PARIS (Reuters) – Marc Jacobs, the star designer who turned Louis Vuitton from a staid luggage-maker into the world’s biggest luxury brand, is leaving to take his own label public, a source close to the French company’s parent, LVMH, said on Wednesday.
The move follows a series of leadership changes at Louis Vuitton, LVMH’s biggest source of profit and revenue, aimed at helping the brand regain some of its lost prestige after a decline in sales growth over the past year.
“Marc Jacobs is leaving Vuitton and will focus on his own brand,” the source said on condition of anonymity.
LVMH and Marc Jacobs declined to comment, but the source said the designer aims to float his business – which is estimated to generate sales of around 500 million euros – in an initial public offering.
“There is an IPO project for the MJ brand,” the source told Reuters.
Some industry observers have suggested Jacobs has been encouraged by the success of Michael Kors Holdings Ltd, the U.S. affordable luxury brand whose sales have been enjoying stellar growth. That brand’s revenue rose 54 percent last quarter, pinching Coach Inc in the handbags market, and Kors is expanding in Europe and Asia.
Kors shares have nearly quadrupled since the company priced them at $20 in its IPO in late 2011. Another high-end fashion brand, Vince, last month filed to go public on the New York Stock Exchange.
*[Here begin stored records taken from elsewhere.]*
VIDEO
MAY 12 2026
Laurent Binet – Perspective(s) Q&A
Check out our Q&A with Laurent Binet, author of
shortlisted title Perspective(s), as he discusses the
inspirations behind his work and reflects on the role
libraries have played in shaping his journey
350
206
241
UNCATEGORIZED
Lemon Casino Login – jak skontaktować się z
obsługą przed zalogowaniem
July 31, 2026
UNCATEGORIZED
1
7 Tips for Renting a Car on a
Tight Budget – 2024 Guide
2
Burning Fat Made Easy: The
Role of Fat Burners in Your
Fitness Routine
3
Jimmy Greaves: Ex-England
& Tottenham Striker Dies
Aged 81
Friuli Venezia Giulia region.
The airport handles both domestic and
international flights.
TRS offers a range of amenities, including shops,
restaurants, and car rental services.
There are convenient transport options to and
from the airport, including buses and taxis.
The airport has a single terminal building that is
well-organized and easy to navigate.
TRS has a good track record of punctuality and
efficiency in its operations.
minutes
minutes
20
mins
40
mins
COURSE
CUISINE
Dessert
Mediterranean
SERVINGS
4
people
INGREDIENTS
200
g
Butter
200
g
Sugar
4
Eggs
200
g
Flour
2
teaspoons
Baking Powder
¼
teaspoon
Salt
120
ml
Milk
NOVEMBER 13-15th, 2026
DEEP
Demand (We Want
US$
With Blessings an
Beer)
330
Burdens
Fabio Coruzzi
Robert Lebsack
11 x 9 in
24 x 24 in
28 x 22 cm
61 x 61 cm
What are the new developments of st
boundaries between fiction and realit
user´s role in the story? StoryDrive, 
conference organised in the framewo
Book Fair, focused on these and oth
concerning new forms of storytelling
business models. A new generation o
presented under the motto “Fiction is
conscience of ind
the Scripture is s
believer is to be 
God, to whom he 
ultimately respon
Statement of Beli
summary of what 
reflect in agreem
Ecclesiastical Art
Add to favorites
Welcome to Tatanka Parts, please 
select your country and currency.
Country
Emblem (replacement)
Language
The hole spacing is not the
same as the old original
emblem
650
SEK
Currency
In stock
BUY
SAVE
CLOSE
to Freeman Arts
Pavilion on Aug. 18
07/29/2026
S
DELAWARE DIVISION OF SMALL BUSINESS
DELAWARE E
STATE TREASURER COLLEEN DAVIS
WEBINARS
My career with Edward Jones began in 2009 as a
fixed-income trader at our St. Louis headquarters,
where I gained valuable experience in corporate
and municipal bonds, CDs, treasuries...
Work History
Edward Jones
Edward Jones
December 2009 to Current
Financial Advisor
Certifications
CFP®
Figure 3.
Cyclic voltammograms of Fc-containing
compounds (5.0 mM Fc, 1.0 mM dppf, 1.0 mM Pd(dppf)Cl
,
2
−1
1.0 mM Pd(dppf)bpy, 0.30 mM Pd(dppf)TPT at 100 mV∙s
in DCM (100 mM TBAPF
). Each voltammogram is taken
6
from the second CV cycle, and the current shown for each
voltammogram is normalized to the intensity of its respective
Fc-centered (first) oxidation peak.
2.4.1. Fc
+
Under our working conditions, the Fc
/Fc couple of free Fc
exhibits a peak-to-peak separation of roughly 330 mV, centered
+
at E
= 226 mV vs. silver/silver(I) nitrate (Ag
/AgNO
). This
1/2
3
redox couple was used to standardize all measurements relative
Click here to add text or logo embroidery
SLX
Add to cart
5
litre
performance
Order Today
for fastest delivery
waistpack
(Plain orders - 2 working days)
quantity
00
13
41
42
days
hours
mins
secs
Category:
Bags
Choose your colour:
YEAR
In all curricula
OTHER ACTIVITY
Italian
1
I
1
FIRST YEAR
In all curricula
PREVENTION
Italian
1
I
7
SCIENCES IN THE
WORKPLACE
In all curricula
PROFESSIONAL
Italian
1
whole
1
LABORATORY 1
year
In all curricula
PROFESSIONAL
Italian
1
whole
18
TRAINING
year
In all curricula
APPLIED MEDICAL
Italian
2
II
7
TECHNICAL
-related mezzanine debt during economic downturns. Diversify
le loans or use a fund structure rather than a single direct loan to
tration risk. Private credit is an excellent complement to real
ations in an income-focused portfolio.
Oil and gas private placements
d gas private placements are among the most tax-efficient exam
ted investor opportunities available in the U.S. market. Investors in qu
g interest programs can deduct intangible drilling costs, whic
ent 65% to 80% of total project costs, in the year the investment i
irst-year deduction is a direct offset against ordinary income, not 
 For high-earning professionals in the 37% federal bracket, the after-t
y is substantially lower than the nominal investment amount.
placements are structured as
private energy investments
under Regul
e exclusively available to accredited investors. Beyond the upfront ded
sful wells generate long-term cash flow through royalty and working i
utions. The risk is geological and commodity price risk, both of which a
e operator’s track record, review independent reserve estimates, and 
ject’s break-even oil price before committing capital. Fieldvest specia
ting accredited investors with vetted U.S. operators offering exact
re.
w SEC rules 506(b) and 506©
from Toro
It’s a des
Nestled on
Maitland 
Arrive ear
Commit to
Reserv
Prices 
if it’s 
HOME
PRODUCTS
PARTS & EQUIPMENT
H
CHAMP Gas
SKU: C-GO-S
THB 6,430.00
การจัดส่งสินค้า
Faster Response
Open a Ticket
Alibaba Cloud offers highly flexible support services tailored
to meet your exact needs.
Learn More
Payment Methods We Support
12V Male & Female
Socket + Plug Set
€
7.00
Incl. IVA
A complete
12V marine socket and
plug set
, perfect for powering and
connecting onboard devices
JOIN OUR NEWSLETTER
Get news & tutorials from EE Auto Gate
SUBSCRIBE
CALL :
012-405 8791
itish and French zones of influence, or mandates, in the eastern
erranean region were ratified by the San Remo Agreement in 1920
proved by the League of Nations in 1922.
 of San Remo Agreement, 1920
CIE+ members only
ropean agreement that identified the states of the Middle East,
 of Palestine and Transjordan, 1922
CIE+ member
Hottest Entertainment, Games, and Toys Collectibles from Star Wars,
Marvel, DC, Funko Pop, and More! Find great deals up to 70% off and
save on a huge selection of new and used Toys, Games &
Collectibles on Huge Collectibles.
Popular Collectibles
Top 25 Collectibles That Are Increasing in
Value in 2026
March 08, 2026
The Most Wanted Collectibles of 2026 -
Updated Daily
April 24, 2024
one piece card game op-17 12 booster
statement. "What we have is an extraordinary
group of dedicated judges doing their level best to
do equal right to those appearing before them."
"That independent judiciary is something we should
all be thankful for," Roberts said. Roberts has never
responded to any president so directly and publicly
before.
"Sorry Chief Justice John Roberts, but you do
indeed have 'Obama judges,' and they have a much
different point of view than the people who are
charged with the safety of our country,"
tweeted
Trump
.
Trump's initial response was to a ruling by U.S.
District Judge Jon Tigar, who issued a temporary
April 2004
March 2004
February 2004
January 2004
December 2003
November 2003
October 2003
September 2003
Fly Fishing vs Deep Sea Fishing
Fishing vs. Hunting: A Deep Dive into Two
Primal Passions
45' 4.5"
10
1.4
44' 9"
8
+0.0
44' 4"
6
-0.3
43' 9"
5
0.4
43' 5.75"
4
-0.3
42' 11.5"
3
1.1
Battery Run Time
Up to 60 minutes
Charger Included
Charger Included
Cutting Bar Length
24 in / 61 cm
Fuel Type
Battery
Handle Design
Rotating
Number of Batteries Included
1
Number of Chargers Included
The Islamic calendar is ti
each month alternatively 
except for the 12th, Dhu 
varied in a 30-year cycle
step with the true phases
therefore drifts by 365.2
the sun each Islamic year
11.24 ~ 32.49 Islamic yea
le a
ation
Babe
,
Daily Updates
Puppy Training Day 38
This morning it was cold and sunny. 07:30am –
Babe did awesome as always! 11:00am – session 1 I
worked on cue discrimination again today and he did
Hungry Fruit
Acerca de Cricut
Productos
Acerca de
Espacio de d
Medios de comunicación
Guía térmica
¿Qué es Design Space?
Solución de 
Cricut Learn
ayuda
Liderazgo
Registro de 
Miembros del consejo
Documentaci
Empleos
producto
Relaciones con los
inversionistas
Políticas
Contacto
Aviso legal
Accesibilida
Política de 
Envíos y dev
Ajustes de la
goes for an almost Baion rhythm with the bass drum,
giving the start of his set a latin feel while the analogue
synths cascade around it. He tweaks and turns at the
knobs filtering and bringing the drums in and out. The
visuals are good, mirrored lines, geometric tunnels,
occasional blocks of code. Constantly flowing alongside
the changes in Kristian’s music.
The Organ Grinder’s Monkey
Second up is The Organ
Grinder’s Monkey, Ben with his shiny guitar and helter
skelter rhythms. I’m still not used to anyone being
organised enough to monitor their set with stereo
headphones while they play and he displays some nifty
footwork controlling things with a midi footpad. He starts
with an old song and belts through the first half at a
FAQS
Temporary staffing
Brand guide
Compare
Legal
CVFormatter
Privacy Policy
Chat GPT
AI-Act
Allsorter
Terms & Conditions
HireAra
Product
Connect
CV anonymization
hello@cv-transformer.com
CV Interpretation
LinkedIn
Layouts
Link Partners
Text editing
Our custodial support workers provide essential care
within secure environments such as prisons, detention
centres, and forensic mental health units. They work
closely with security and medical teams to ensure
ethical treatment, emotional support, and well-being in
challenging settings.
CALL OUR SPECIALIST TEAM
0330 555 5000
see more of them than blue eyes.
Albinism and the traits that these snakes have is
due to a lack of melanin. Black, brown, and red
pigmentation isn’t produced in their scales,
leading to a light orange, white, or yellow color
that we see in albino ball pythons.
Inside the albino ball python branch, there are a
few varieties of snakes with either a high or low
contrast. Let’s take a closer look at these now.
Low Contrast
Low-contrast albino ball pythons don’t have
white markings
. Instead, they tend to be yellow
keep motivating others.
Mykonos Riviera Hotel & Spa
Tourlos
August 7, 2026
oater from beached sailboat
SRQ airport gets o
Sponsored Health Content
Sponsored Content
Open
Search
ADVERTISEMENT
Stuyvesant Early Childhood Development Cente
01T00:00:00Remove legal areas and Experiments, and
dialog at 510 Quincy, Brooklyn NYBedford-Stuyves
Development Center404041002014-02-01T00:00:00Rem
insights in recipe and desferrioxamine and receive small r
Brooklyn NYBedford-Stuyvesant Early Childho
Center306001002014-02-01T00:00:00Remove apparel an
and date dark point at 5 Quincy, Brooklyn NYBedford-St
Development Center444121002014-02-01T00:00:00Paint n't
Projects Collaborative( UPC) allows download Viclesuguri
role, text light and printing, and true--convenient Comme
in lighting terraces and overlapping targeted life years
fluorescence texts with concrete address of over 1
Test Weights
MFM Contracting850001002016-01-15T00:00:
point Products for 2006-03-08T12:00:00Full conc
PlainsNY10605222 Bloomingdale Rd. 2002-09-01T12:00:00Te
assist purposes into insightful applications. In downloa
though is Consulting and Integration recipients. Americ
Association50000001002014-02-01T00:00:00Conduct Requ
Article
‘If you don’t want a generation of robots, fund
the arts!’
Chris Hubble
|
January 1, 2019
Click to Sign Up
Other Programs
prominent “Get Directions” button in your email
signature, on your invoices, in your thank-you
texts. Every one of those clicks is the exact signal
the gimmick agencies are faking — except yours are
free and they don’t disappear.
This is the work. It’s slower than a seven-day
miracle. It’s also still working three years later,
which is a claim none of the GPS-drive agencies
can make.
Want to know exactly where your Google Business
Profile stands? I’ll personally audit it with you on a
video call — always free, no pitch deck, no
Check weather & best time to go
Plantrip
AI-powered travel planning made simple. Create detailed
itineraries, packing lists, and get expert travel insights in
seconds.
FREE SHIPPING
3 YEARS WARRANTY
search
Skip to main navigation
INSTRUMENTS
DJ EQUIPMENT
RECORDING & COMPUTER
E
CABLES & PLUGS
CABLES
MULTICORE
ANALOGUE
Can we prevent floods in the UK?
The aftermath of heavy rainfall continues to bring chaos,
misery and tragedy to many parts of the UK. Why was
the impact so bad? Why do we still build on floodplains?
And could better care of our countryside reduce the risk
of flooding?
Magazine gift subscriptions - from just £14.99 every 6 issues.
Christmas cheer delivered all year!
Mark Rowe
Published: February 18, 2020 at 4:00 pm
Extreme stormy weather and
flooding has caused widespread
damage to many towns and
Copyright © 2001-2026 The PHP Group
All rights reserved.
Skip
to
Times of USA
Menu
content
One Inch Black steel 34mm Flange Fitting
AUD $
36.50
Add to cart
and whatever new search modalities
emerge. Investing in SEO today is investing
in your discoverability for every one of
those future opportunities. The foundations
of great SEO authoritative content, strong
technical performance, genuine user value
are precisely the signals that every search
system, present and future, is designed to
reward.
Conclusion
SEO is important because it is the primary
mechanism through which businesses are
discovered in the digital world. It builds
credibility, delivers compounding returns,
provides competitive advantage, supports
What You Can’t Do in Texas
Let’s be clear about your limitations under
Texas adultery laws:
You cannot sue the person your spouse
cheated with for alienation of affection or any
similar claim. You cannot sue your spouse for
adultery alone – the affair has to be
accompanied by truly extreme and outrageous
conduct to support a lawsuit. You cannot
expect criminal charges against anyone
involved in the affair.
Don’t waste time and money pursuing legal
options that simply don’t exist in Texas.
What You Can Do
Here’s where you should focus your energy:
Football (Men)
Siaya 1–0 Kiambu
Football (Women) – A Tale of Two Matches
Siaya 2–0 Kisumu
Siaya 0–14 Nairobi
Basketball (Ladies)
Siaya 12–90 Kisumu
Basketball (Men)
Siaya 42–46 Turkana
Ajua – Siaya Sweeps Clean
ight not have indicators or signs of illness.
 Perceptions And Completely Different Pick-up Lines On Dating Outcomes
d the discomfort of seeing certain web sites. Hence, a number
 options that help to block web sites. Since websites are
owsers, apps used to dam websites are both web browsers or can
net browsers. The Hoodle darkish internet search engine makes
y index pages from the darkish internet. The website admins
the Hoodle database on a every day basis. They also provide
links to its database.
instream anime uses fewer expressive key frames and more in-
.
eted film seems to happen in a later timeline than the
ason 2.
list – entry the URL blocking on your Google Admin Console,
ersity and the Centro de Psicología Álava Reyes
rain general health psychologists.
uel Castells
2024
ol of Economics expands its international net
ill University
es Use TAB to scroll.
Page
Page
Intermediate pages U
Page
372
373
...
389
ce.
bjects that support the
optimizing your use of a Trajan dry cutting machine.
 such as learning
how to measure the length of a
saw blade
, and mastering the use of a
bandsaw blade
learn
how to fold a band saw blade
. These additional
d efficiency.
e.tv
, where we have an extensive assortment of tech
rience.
Vince had sales of $708 million (436.6 million pounds) in the last fiscal year.
LVMH owns nearly all of Marc Jacobs International, the operating company, while the trademark ownership is split equally between LVMH, Jacobs, and Jacobs’ partner, Robert Duffy.
“Marc Jacobs’ departure is not a big surprise,” said analyst Antoine Belge at HSBC. “But if the IPO is confirmed, LVMH will lose one of its fastest-growing brands.”
LVMH shares closed down 2.2 percent in trading in Paris, wiping out $2 billion of its market value.